(Stored dataset items)

BEGIN

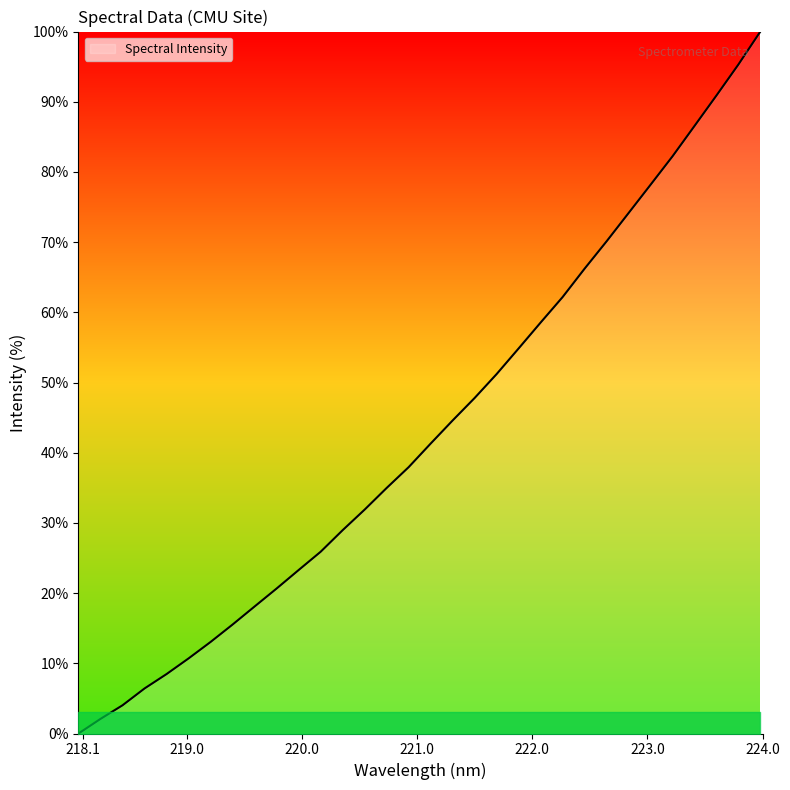

What is the maximum value shown in the chart?

100.0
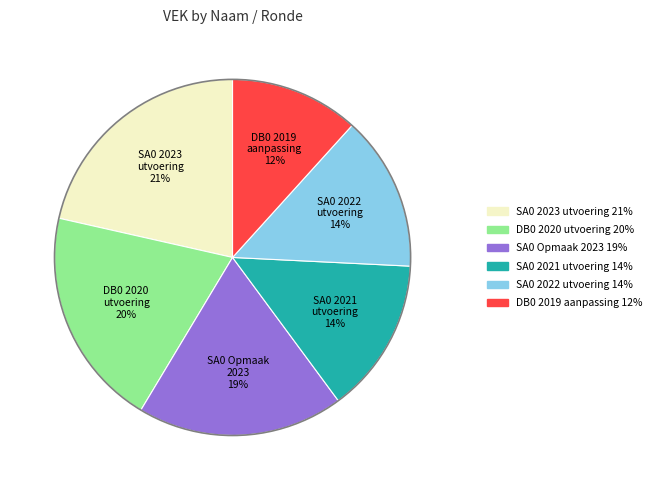

To the nearest percent, what is the average slice percentage?

17%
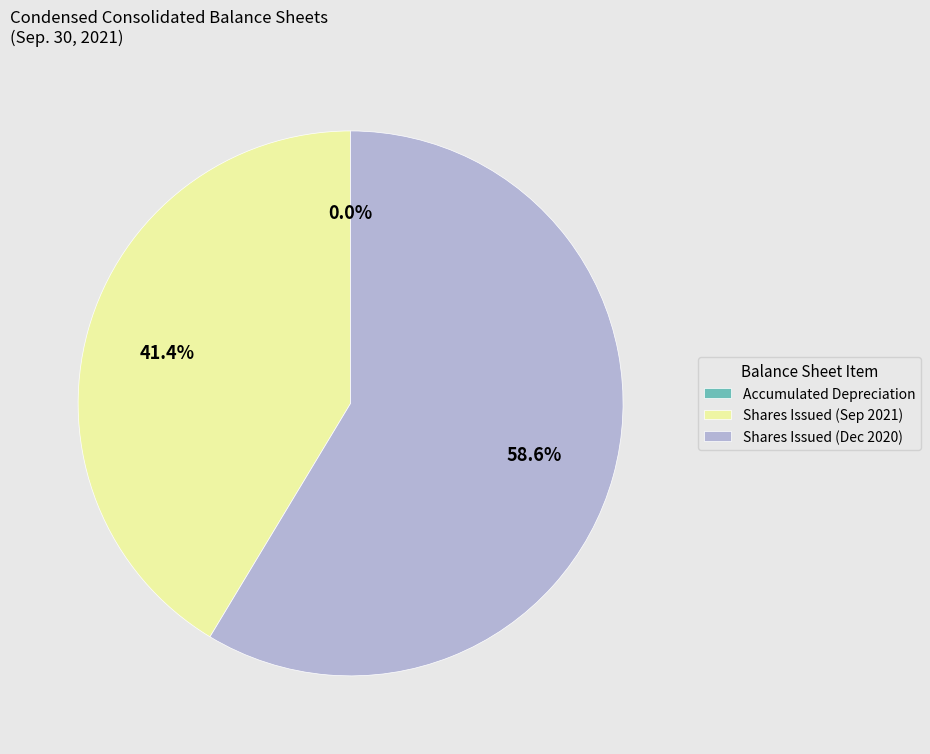

Which slice is the largest?

Shares Issued (Dec 2020)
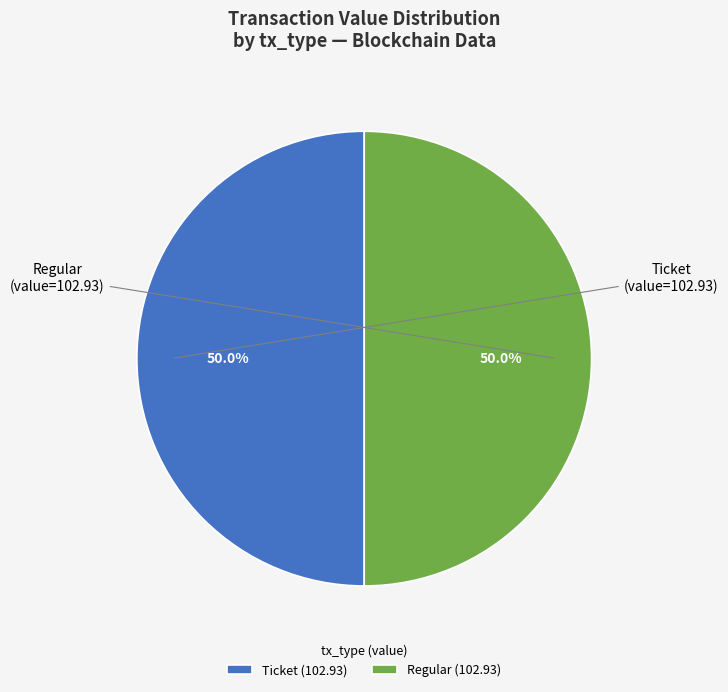

How many segments does this pie chart have?

2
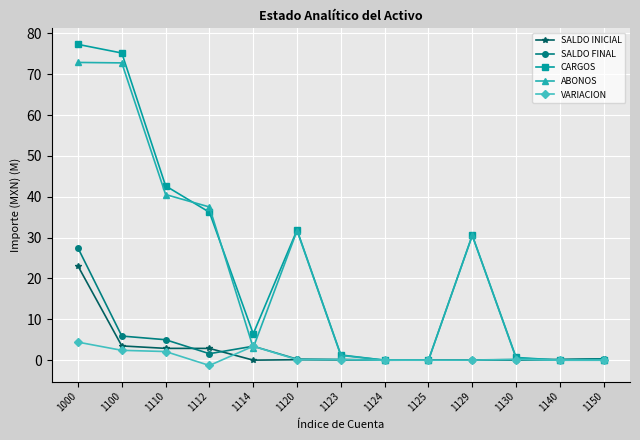

What is the spread (max minus min) of values at 1120?

31.7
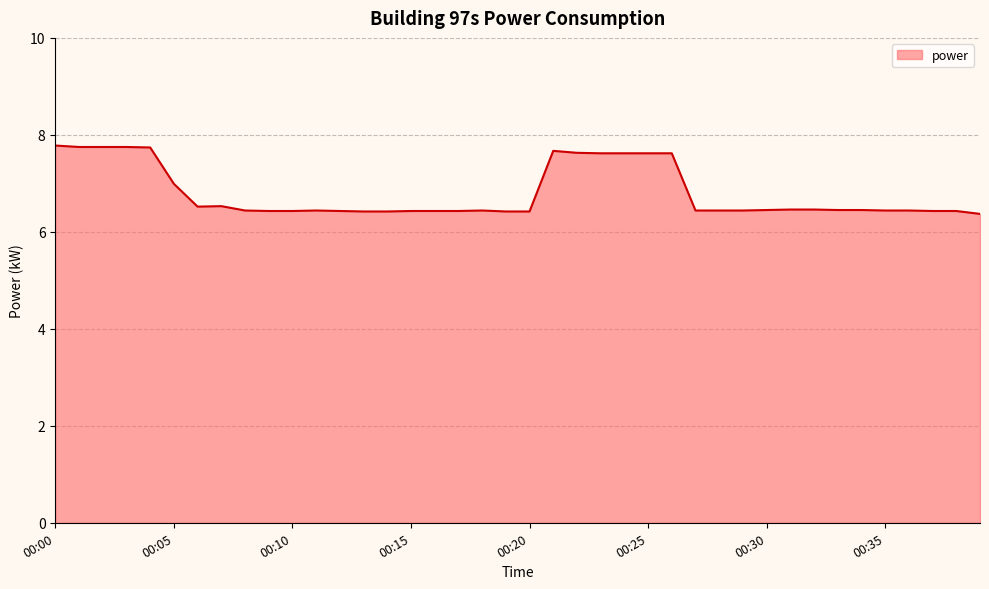

What is the smallest value displayed?

6.4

END

TASK BRIEF — Reproduce the lines of the listing verbatim, starting with the line that contains "To the nearest" and continuing through the end of the listing. Leave the pictures out of your answer.

OUTPUT OF THE EXERCISE —
To the nearest percent, what is the average slice percentage?

17%

Which slice is the largest?

Shares Issued (Dec 2020)

How many segments does this pie chart have?

2

What is the spread (max minus min) of values at 1120?

31.7

What is the smallest value displayed?

6.4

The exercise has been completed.